◆ **Aim of the task**:
According to the news item below on the European Commission's draft e-ID Regulation, what legal effect would electronic signatures have under the plans?

Out-Law News | 06 Jun 2012 | 3:35 pm | 3 min. read

Individuals will be able to sue their Government if their privacy is violated, under a new draft system for the 'mutual recognition' of electronic identities in Europe.

The European Commission has published a draft new Regulation (56-page / 339KB PDF) on electronic identification (e-ID) and trust services which aims to make it easier to verify identities online. Under the plans electronic signatures will have "the equivalent legal effect of a handwritten signature" and a new optional framework for authenticating e-IDs across national borders will be established.

The plans on e-IDs would allow EU member states to "opt in" so that their e-ID schemes will be "mutually recognised" by other EU countries. In return for doing so those countries would be obliged to mutually recognise the schemes operated by the others who sign up to the scheme.

Currently a number of EU countries, not including the UK, operate a range of different e-ID schemes that allow individuals within those countries to complete transactions or access services online, rather than via traditional face-to-face or paper systems.

Under the proposals EU governments operating schemes would have to make sure that personal data is "attributed unambiguously to the natural or legal person" using the e-ID system.

If a person's e-ID has been used by someone else or in error those individuals will be able to sue the government, as the draft Regulation requires that the "notifying member state" assume "liability" for attributing e-IDs to the right people.

The Commission said that the proposed measure, together with the fact that data would not be centralised under its plans, could help enhance individuals' privacy, and that the mutual recognition framework would make it more "convenient and cost-effective" to verify their identity. It added that only relevant e-ID data necessary to complete a service would be used by certified trust providers under the framework.

"Under these proposals no unnecessary data is revealed or exchanged," the Commission said. "The proposals are designed to avoid the centralisation of information. There is no aggregation of information, beyond the aggregation that already takes place in national systems. However there is one key additional safeguard."

"Data protection regimes already apply to national eID schemes. In addition, Member States assume liability for their participating systems. That means you will have the right to sue your government if there is a problem with your data or access to services. This new right, to make one’s government liable, is a clear incentive against lax behaviour; it will provide an effective lock on the ‘door’ of your data file," it said.

Measures have also been drafted to improve the security of individuals' information when using online services. Plans to strengthen the supervision of trust marks which enable individuals to submit electronic documents complete with electronic seals, which confirm the origin and integrity of electronic documents, as well as with electronic time stamps, have been proposed in addition to the strengthening of rights around e-signatures.

"The proposals provide for clear and unambiguous identification and proof of identity," the Commission said. "For many public services, users and administrations alike prefer higher levels of security than is necessary, say, for online shopping. For example, using an electronic token with an access code to complete a tax declaration online."

"Other security services include electronic signatures, electronic seals or time stamping. These enable online transactions to be concluded with the same legal validity as in the physical world. Such use of the Internet can speed up enormously the time it takes for small companies to carry out their business," it said.

The new e-ID mutual recognition framework would be particularly useful for individuals looking to use public services in other EU countries online where their identity needs to be verified, the Commission added. This ability is hindered at the moment because of the "divergent" nature of the e-ID schemes in operation.

◆ **Provided data**:
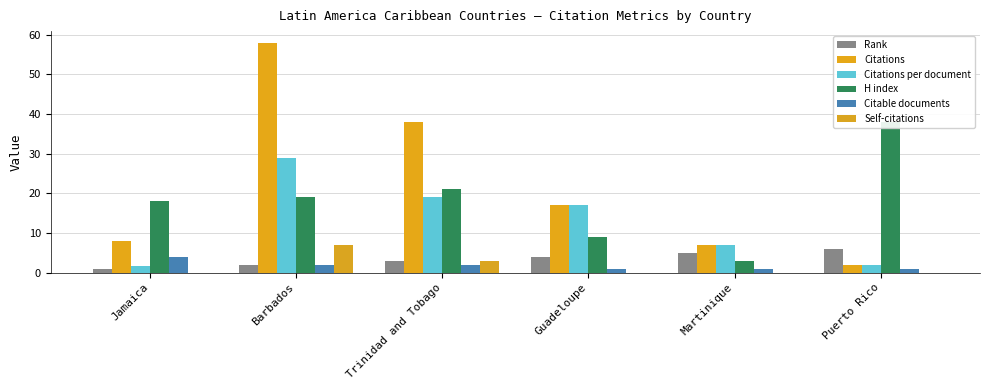

How many series are shown in this chart?

6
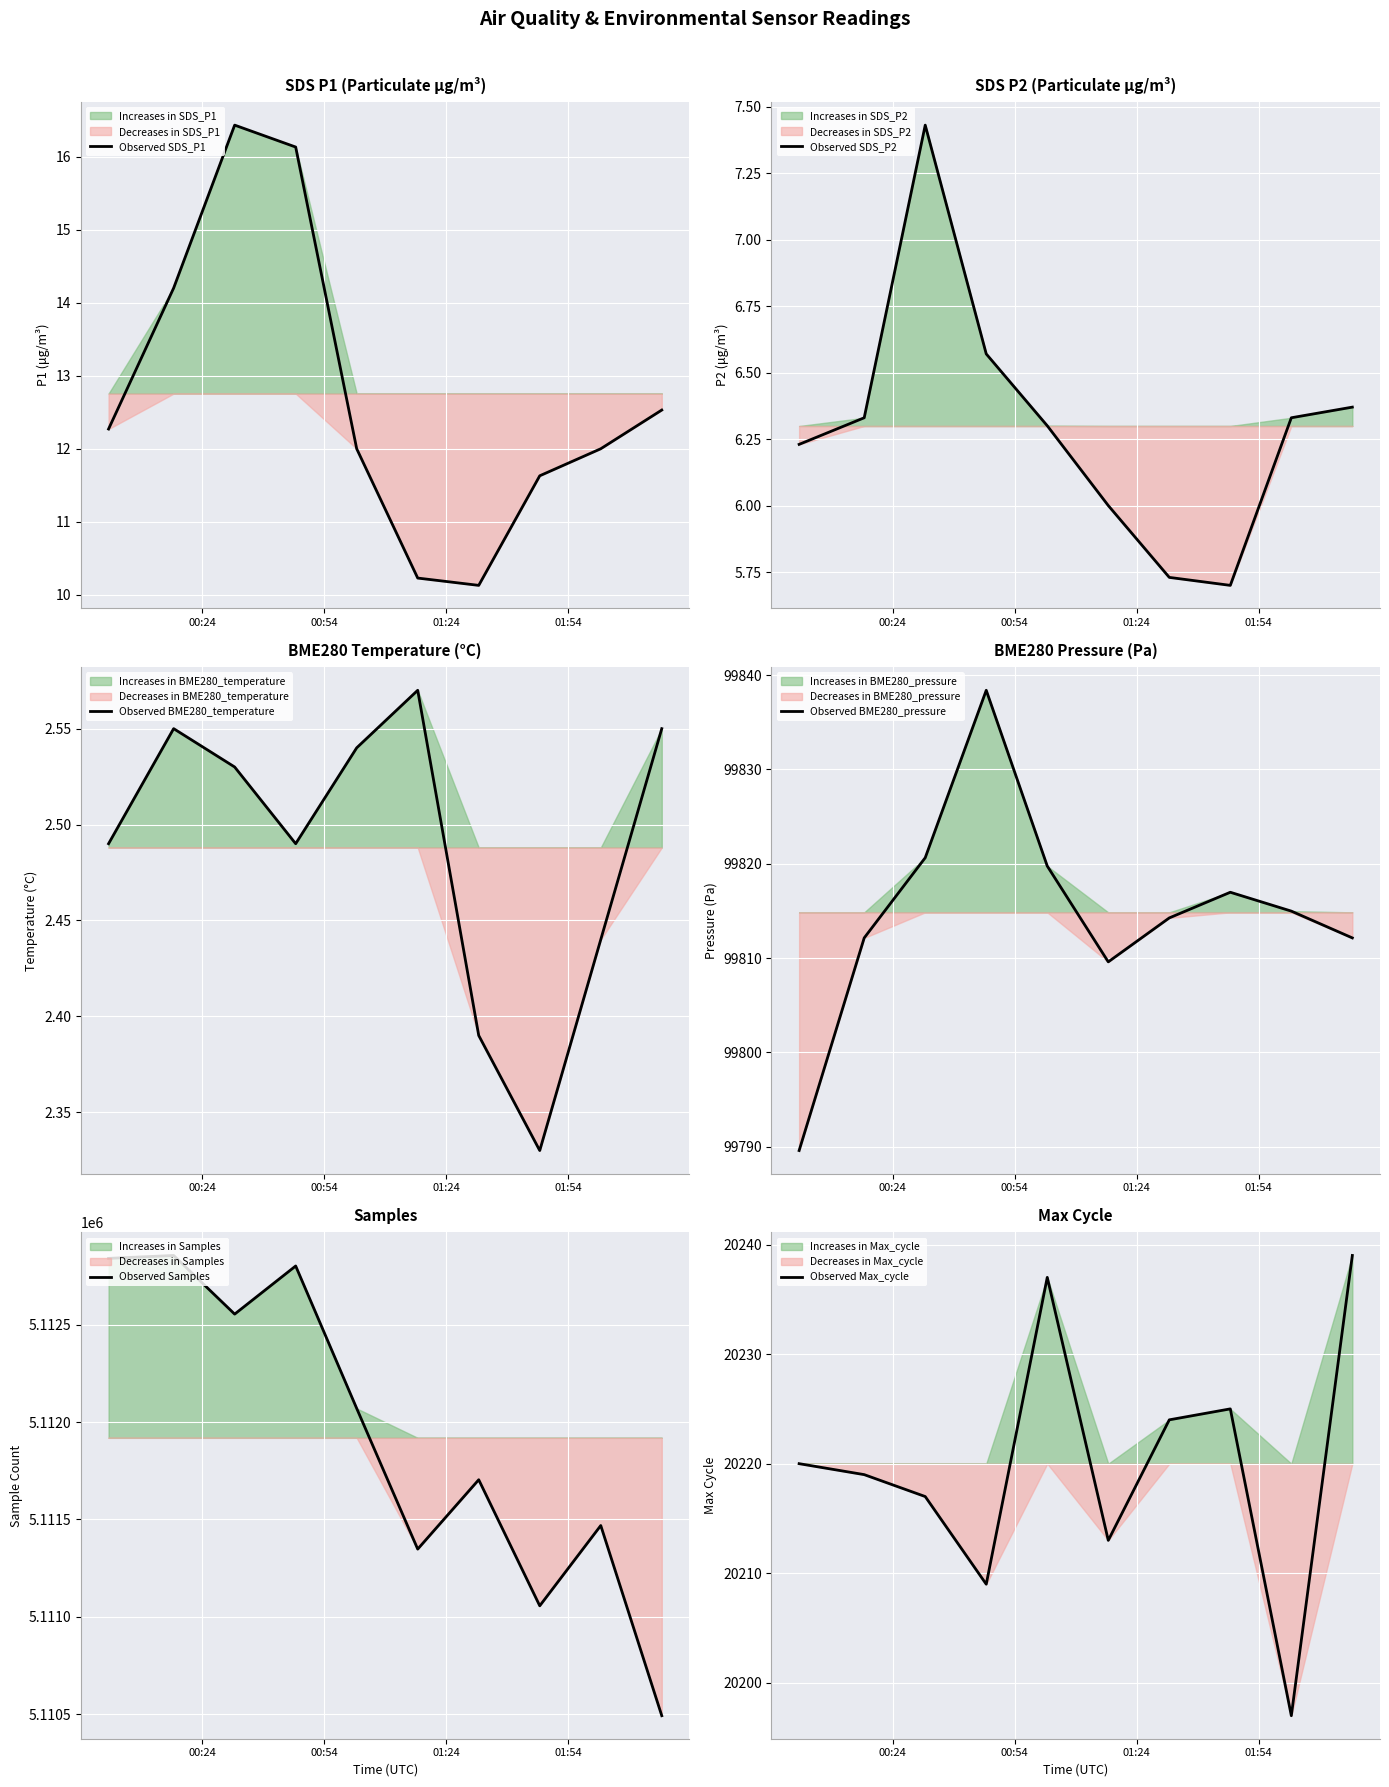

What is the lowest value of the Observed SDS_P1 series?

10.1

◆ **Completed exercise**:
The equivalent legal effect of a handwritten signature.